Deshalb habe „Sebastian“ auch eine Perestrojka (Umbau) seiner Partei mit ihm als führender Person angezettelt. „Wie die Wahlen gezeigt haben, ist es ihm gelungen, die ‚gealterte‘ Partei wieder jung und aktuell zu machen“, resümierte die Zeitung. Wegen seines Alters und seiner Rolle beim ÖVP-Umbau werde er deshalb auch schon als in Anlehnung an den französischen Präsidenten als „österreichischer Macron“ bezeichnet.

Boulevard jubelt

„Er wird jüngster Regierungschef der Welt sein! Dabei hat der erfolgreiche Politiker nicht einmal einen Hochschulabschluss“, erklärte damals auch die kremlnahe Boulevardzeitung „Komsomolskaja Prawda“, die ihren Betrag zu den Nationalratswahlen so betitelte: „Österreich hat die Zusammenarbeit mit Russland gewählt und sich von Migranten abgewandt“.

Kurz drücke sich vorsichtiger als Vizekanzler Heinz-Christian Strache von der FPÖ aus, aber über die Abschaffung der Russland-Sanktionen spreche auch er. Wenn es zu einer Koalition zwischen ÖVP und FPÖ komme, sei daher mit noch engeren Beziehungen zwischen Russland und Österreich zu rechnen, prognostizierte die Zeitung im Herbst 2017.

„Wahre Pro-Kreml-Lobbyisten verschlafen“

Abgelenkt durch die Provokationen der FPÖ, die Beobachter auf die Krim geschickt und ein Abkommen über eine Zusammenarbeit mit der Kreml-Partei Geeintes Russland unterzeichnet habe, hätte die öffentliche Meinung die Machtergreifung von wahrhaften Pro-Kreml-Lobbyisten verschlafen, schrieb der unabhängige Politologe Wsewolod Tschernosub indes Ende Jänner in einem Gastkommentar für die kremlkritische „Nowaja Gaseta“.

„Während über rechts- und linksextreme Pro-Kreml-Parteien diskutiert worden sei, sind salonfähige und tatsächlich einflussreiche Kreise an die Macht gekommen, die durch geschäftliche Interessen mit den russischen Eliten verbunden sind“, schrieb er.

„Auf europäischer Ebene kann er so nicht spielen“

Der Doyen der russischen Österreich-Forschung Wladimir Schwejzer ist in seinen Bewertungen des neuen Bundeskanzlers indes vorsichtiger. „Es ist nicht möglich, ihn nach so kurzer Zeit zu beurteilen“, erklärte der am Europa-Institut der Russischen Akademie tätige Politikwissenschaftler vergangene Woche gegenüber der APA.

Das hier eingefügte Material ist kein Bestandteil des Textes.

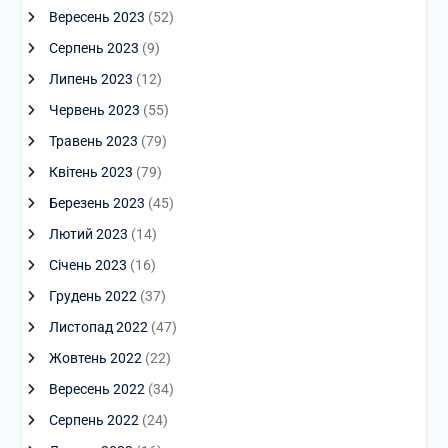
Вересень 2023
(52)
Серпень 2023
(9)
Липень 2023
(12)
Червень 2023
(55)
Травень 2023
(79)
Квітень 2023
(79)
Березень 2023
(45)
Лютий 2023
(14)
Січень 2023
(16)
Грудень 2022
(37)
Листопад 2022
(47)
Жовтень 2022
(22)
Вересень 2022
(34)
Серпень 2022
(24)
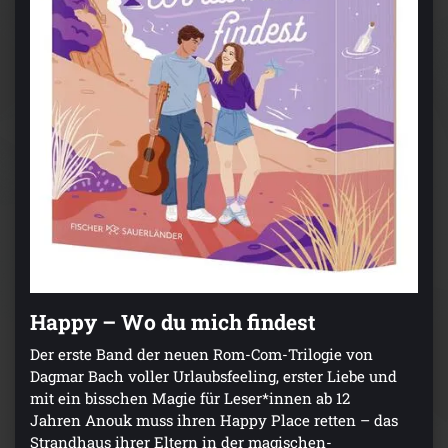
Happy – Wo du mich findest
Der erste Band der neuen Rom-Com-Trilogie von
Dagmar Bach voller Urlaubsfeeling, erster Liebe und
mit ein bisschen Magie für Leser*innen ab 12
Jahren Anouk muss ihren Happy Place retten – das
Strandhaus ihrer Eltern in der magischen-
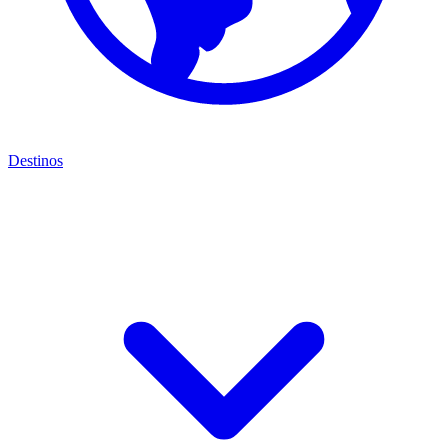
Destinos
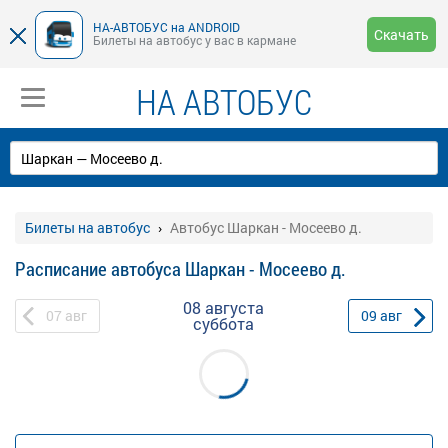
НА-АВТОБУС на ANDROID
Скачать
Билеты на автобус у вас в кармане
НА АВТОБУС
Билеты на автобус
Автобус Шаркан - Мосеево д.
Расписание автобуса Шаркан - Мосеево д.
08 августа
07
авг
09
авг
суббота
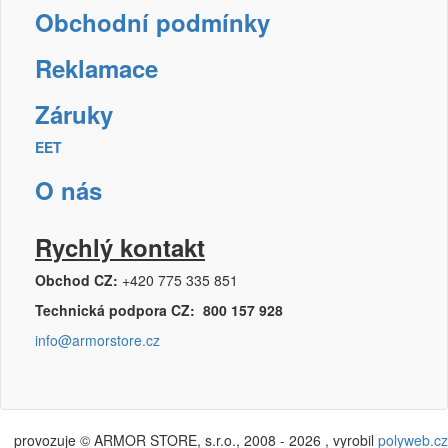
Obchodní podmínky
Reklamace
Záruky
EET
O nás
Rychlý kontakt
Obchod CZ:
+420 775 335 851
Technická podpora CZ: 800 157 928
info@armorstore.cz
provozuje © ARMOR STORE, s.r.o., 2008 - 2026 , vyrobil
polyweb.cz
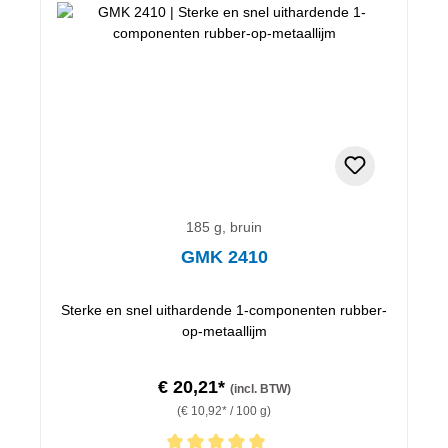
185 g, bruin
GMK 2410
Sterke en snel uithardende 1-componenten rubber-
op-metaallijm
€ 20,21*
(incl. BTW)
(€ 10,92* / 100 g)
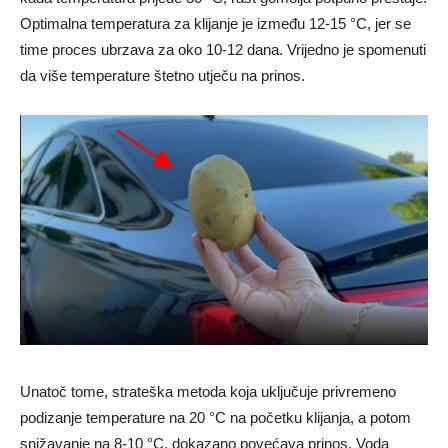
Optimalna temperatura za klijanje je između 12-15 °C, jer se
time proces ubrzava za oko 10-12 dana. Vrijedno je spomenuti
da više temperature štetno utječu na prinos.
Unatoč tome, strateška metoda koja uključuje privremeno
podizanje temperature na 20 °C na početku klijanja, a potom
snižavanje na 8-10 °C, dokazano povećava prinos. Voda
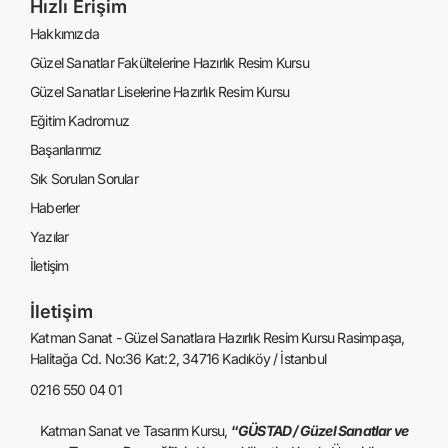
Hızlı Erişim
Hakkımızda
Güzel Sanatlar Fakültelerine Hazırlık Resim Kursu
Güzel Sanatlar Liselerine Hazırlık Resim Kursu
Eğitim Kadromuz
Başarılarımız
Sık Sorulan Sorular
Haberler
Yazılar
İletişim
İletişim
Katman Sanat - Güzel Sanatlara Hazırlık Resim Kursu Rasimpaşa,
Halitağa Cd. No:36 Kat:2, 34716 Kadıköy / İstanbul
0216 550 04 01
Katman Sanat ve Tasarım Kursu,
“
GÜSTAD / Güzel Sanatlar ve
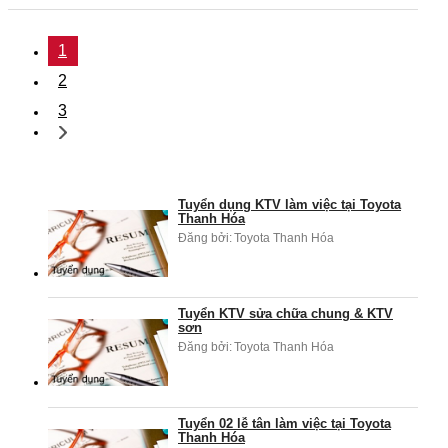
1
2
3
Tuyển dụng KTV làm việc tại Toyota
Thanh Hóa
Đăng bởi:
Toyota Thanh Hóa
Tuyển KTV sửa chữa chung & KTV
sơn
Đăng bởi:
Toyota Thanh Hóa
Tuyển 02 lễ tân làm việc tại Toyota
Thanh Hóa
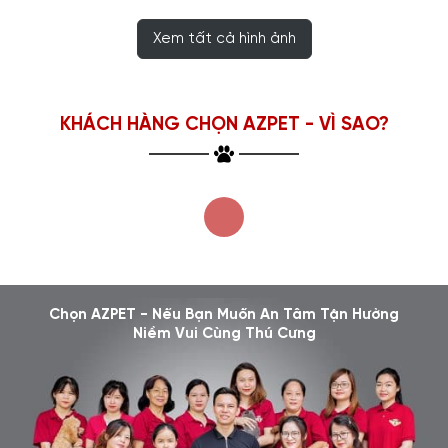
Xem tất cả hình ảnh
KHÁCH HÀNG CHỌN AZPET - VÌ SAO?
Chọn AZPET - Nếu Bạn Muốn An Tâm Tận Hưởng
Niềm Vui Cùng Thú Cưng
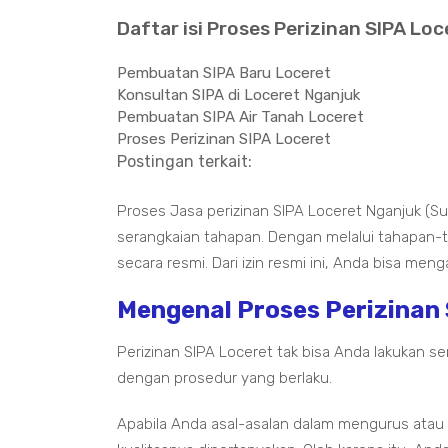
Daftar isi Proses Perizinan SIPA Loc
Pembuatan SIPA Baru Loceret
Konsultan SIPA di Loceret Nganjuk
Pembuatan SIPA Air Tanah Loceret
Proses Perizinan SIPA Loceret
Postingan terkait:
Proses Jasa perizinan SIPA Loceret Nganjuk (Su
serangkaian tahapan. Dengan melalui tahapan-
secara resmi. Dari izin resmi ini, Anda bisa me
Mengenal Proses Perizinan
Perizinan SIPA Loceret tak bisa Anda lakukan
dengan prosedur yang berlaku.
Apabila Anda asal-asalan dalam mengurus atau 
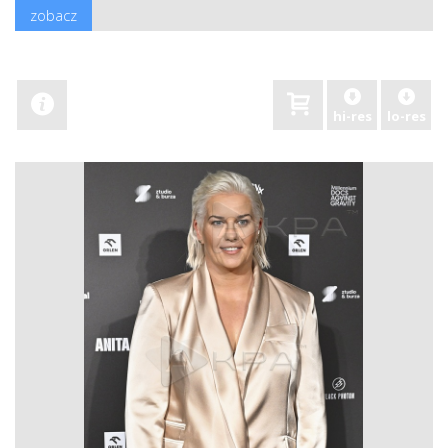
zobacz
hi-res
lo-res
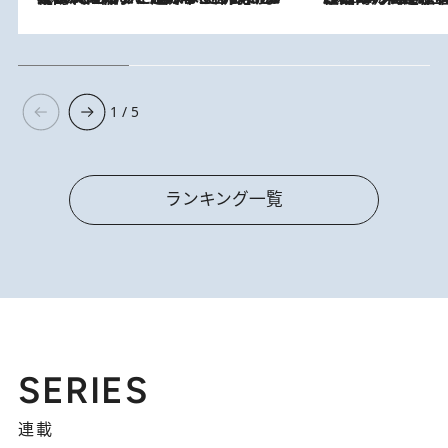
1 / 5
ランキング一覧
SERIES
連載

Dass Kurz innerhalb nur weniger Jahre zum Bundeskanzler avancieren konnte, während für eine derartige Karriere üblicherweise Jahrzehnte nötig seien, sieht Schwejzer als mögliches Indiz für künftige scharfe Wendungen in seiner Politik. Die EU-Sanktionen gegen Russland könne der neue österreichische Bundeskanzler trotz mancher medialer Erwartungshaltungen in Russland freilich nicht abschaffen, so der Experte. „Im besten Fall kann er jene Kontakte (zwischen Österreich und Russland, Anm.) verbessern, die ohnehin gut sind. Aber auf europäischer Ebene kann er so nicht spielen. Dazu fehlt ihm die Kraft“, sagte Schwejzer.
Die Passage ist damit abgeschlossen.